Given that mvendorid and marchid are presently read-only; given that the change is to the wording and does not add any new CSRs; the change can clearly be seen to be zero-impact, with the exception being to implementors that have Custom Extensions in silicon at the moment.

On the second point: the entire purpose of the change is to provide globally world-wide irrevocable permanent distinction and separation between instruction encodings!

Forwards-compatibility

Forwards compatibility is again vital for Standards. Standards are required to adapt, yet at the same time provide a means and method of identifying and separating older (and legacy) systems from present and future versions.

The clear separation which mutually-exclusively redirects encodings based on which mvendorid-marchid tuple is currently active clearly meets that requirement.

How the "custom extension conflict" is solved

  • Vendor 1 produces a Custom Extension
  • Vendor 2 produces a Custom Extension
  • Both Custom Extensions have conflicting binary encodings.
  • Fabless Semi Company 1 licenses both Vendor 1 and 2 Custom Extensions
  • Fabless Semi Company 1 sets marchid=0xeee1 WARL to represent enabling Vendor 1's conflicting encoding
  • Fabless Semi Company 1 sets marchid=0xeee2 WARL to represent enabling Vendor 2's conflicting encoding
  • Fabless Semi Company 1 contacts the FSF, submitting patches to gcc (and likewise with binutils) to register (mvendorid=fabless1,marchid=0xeee1) to be added to the global (FSF-curated?) database for Vendor 1's instruction encoding.
  • Likewise for Vendor 2's instruction encoding.

Note that the RISC-V Foundation is not involved (or consulted) in this process.
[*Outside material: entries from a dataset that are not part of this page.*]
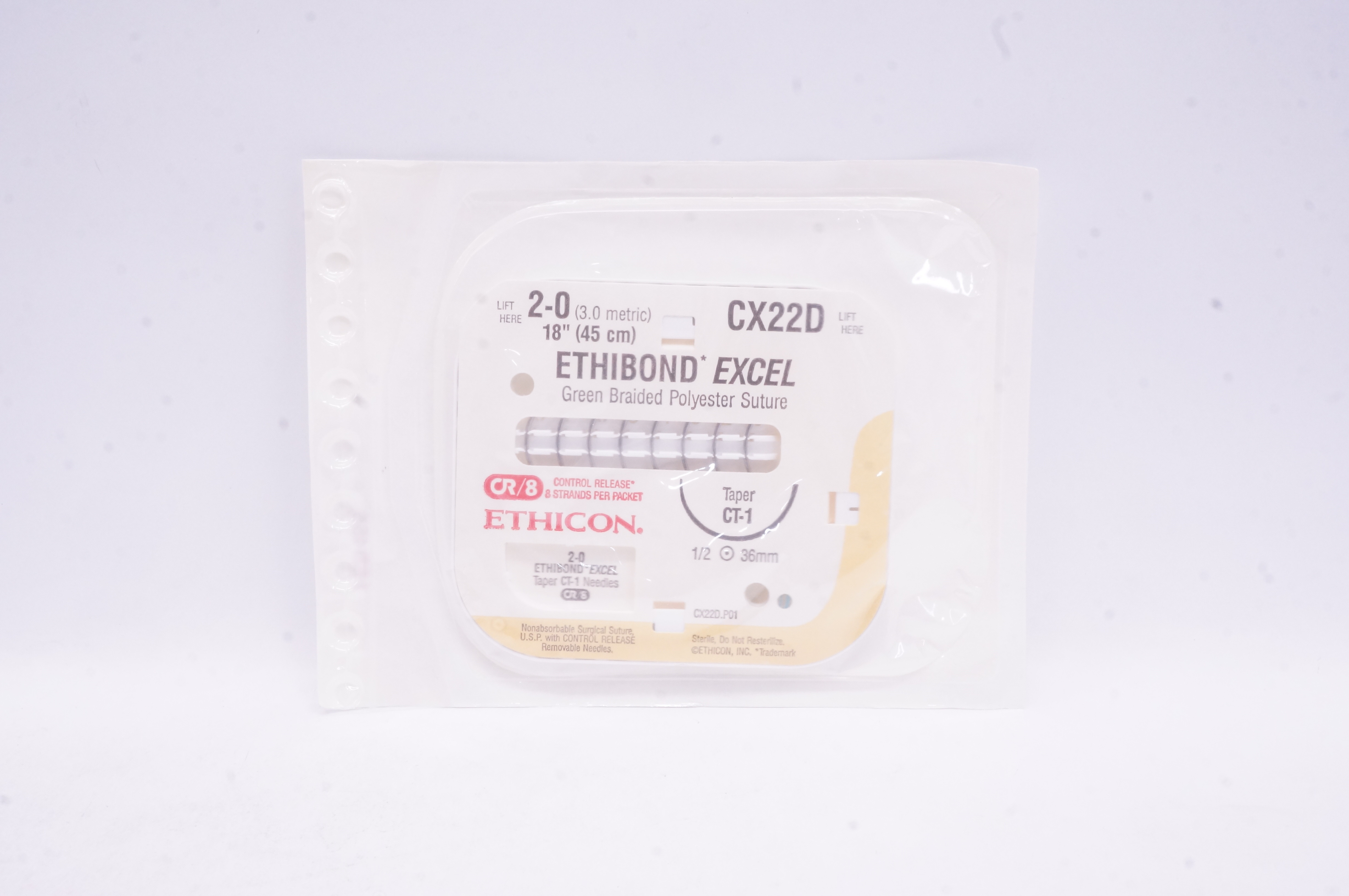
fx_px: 1460
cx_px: 674
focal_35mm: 39
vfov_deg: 34.1
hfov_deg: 49.6
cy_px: 448
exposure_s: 1/25
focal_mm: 26
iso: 1600
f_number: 20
The FSF (as the Copyright holder of gcc and binutils) inherently and implicitly becomes the de-facto atomic arbiter in control of the registration of Custom Extension instruction encodings.

The FSF's "job" is however quite straightforward: ensure that all registrations are in fact unique. It would be absolutely no good if a Vendor decided to re-use two mvendorid-marchid tuples to mean two totally different sets of instructions needed to be enabled! Any Vendor attempting to do so should be red-flagged immediately.

Situations in which the FSF receives requests for patches with another fabless semiconductor company's mvendorid should also be treated with suspicion, at the very least being queried as to why one fabless semi company is trying to encroach on another company's JEDEC-registered encoding space.

The special case of the above is when a fabless semiconductor company implements a new version of the RISC-V Standard. Here, again, the fabless semi company will provide patches to gcc and binutils, requesting that their specific mvendorid-marchid tuple be added to the (inherently de-facto atomic arbitrated) global database for that particular RISC-V Standard "Variant".

Questions to be resolved

  • Can the declaration (meaning) of read-only be expanded to cover any number of (non-conflicting) Custom Extensions? What are the implications of doing so?